5. Plan. The Phantom Unit Award shall be subject to the terms of the Plan. In the event of any contradiction between this Agreement or the Plan, the terms of the Plan shall govern.
6. Definitions. As used in this Agreement, the following terms shall have the meanings specified below unless the context clearly indicates to the contrary. Capitalized terms used in this Agreement but not otherwise defined herein, shall have the meanings provided in the Plan.
(a) “Available Cash” means cash available and intended for distribution pursuant to Section 5.2(b)(ii) of the LLC Agreement and the Plan (including as a result of Section 10.2(d) of the LLC Agreement in the event of a dissolution), as determined by the Administrator, and, for the avoidance of doubt, before taking into account amounts payable under the Plan in connection with such distribution.
(b) “Closing Date” means the date of consummation of a Sale.
(c) “Distribution Date” means any date on which holders of Units receive cash distributions pursuant to Section 5.2(b)(ii) of the LLC Agreement (including as a result of Section 10.2(d) of the LLC Agreement in the event of a dissolution).
(d) “Distribution Equivalent Amount” means, with respect to any given Distribution Date, the product of (x) 10%, (y) the Available Cash on such Distribution Date, and (z) a fraction, the numerator of which is the number of Phantom Units subject to the Award and the denominator of which is the number of Authorized Phantom Units.
(e) “Sale” means the first change in control transaction to occur following the Grant Date, as determined by the Administrator, provided that such Sale must also constitute a “Change in Control” within the meaning of the Plan.

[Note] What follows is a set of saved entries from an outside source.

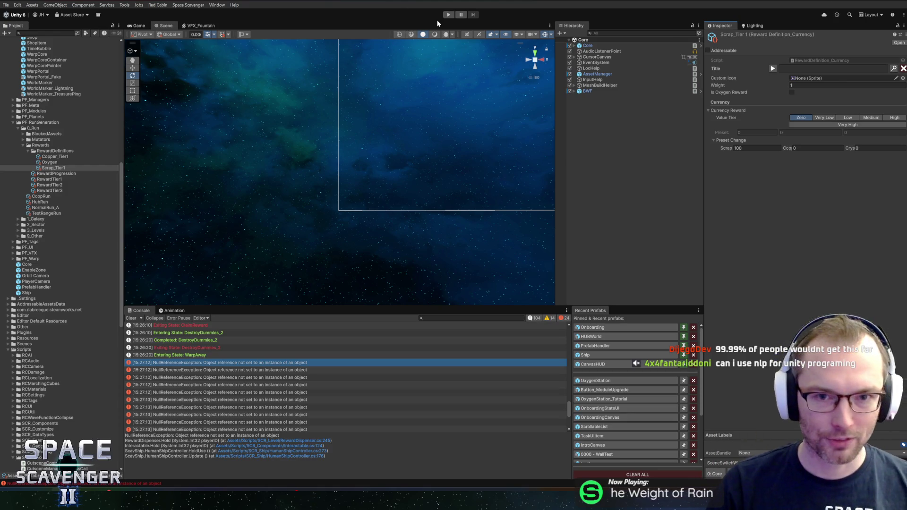
Enter Play mode in a maximized Game view and fly the ship to the station
left_click(449, 14)
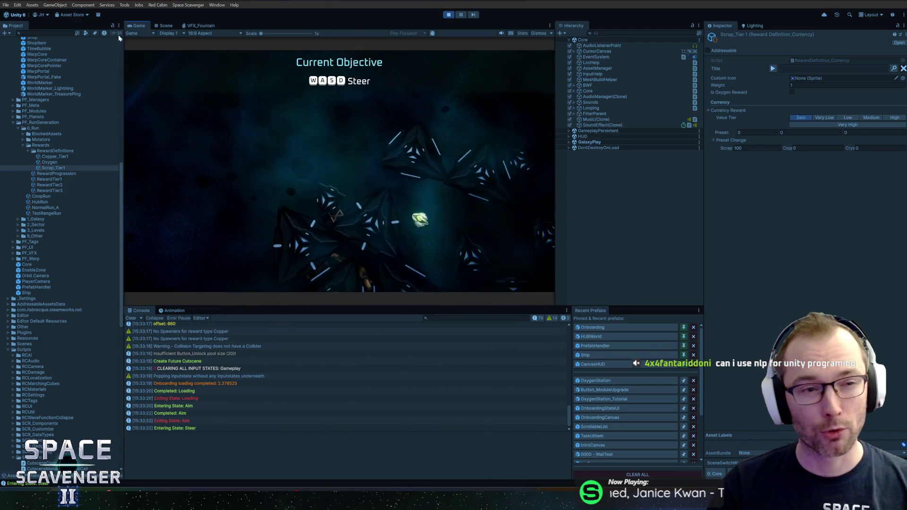
key("shift+space")
key("w")
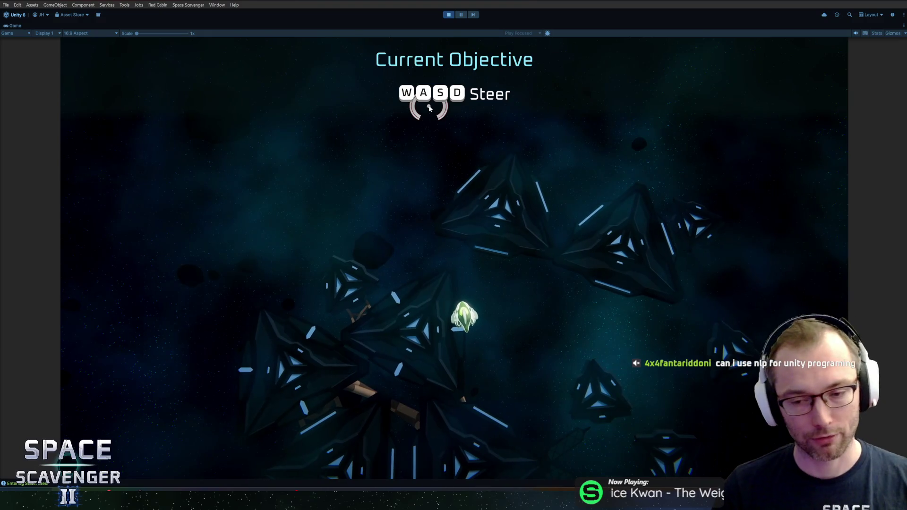
key("w")
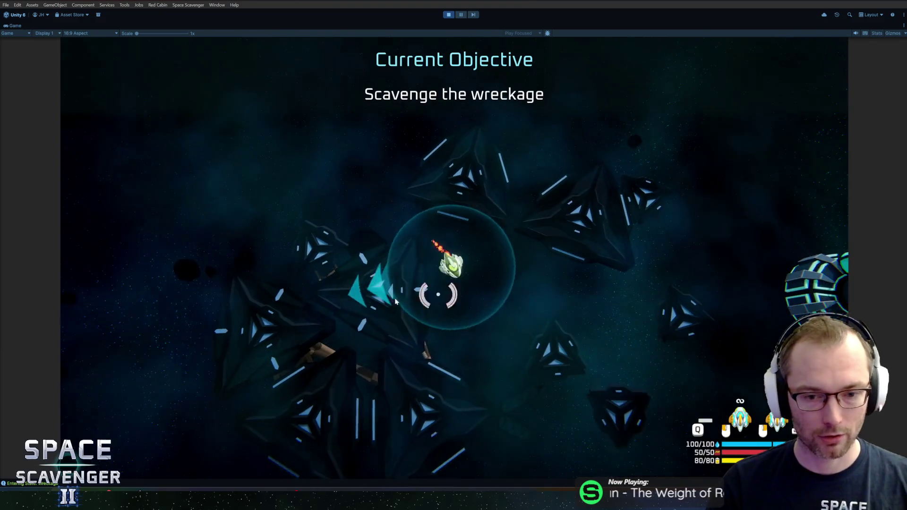
key("w")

(f) “Sale Equivalent Amount” means the product of (x) 10%, (y) the net cash proceeds of the Sale payable to Members (as defined in the LLC Agreement) on the Closing Date, as determined by the Administrator in its discretion after taking into account all transaction or other expenses, unreturned capital contributions, debt repayments and other adjustments or amounts that the Administrator determines to be appropriate, and (z) a fraction, the numerator of which is the number of Phantom Units subject to the Award and the denominator of which is the number of Authorized Phantom Units.
(g) “Section 409A” means Section 409A of the Code and the Treasury Regulations and other interpretive guidance issued thereunder.
7. No Rights as an Equityholder. The Participant hereby acknowledges and agrees that the Participant is not entitled to receive any equity interests in the Company Group following the Grant Date with respect to the Phantom Units or the Phantom Unit Award. The Participant hereby acknowledges that, for the avoidance of doubt, this Agreement represents only an unfunded, unsecured right to receive cash amounts as described in this Agreement and does not represent any membership, equity or ownership interest in the Company Group.
8. No Effect on Service. Nothing in this Agreement or the Plan shall be construed as giving the Participant the right to be retained in the employ or service of the Company or any Affiliate thereof. Furthermore, the Company Group may at any time dismiss the Participant from employment free from any liability or any claim under the Plan or this Agreement, unless otherwise expressly provided in the Plan, this Agreement or any other written agreement between the Participant and the Company Group.
9. Severability. If any provision of this Agreement is or becomes or is deemed to be invalid, illegal, or unenforceable in any jurisdiction, such provision shall be construed or deemed amended to conform to the applicable law or, if it cannot be construed or deemed amended without, in the determination of the Administrator, materially altering the intent of this Agreement, such provision shall be stricken as to such jurisdiction, and the remainder of this Agreement shall remain in full force and effect.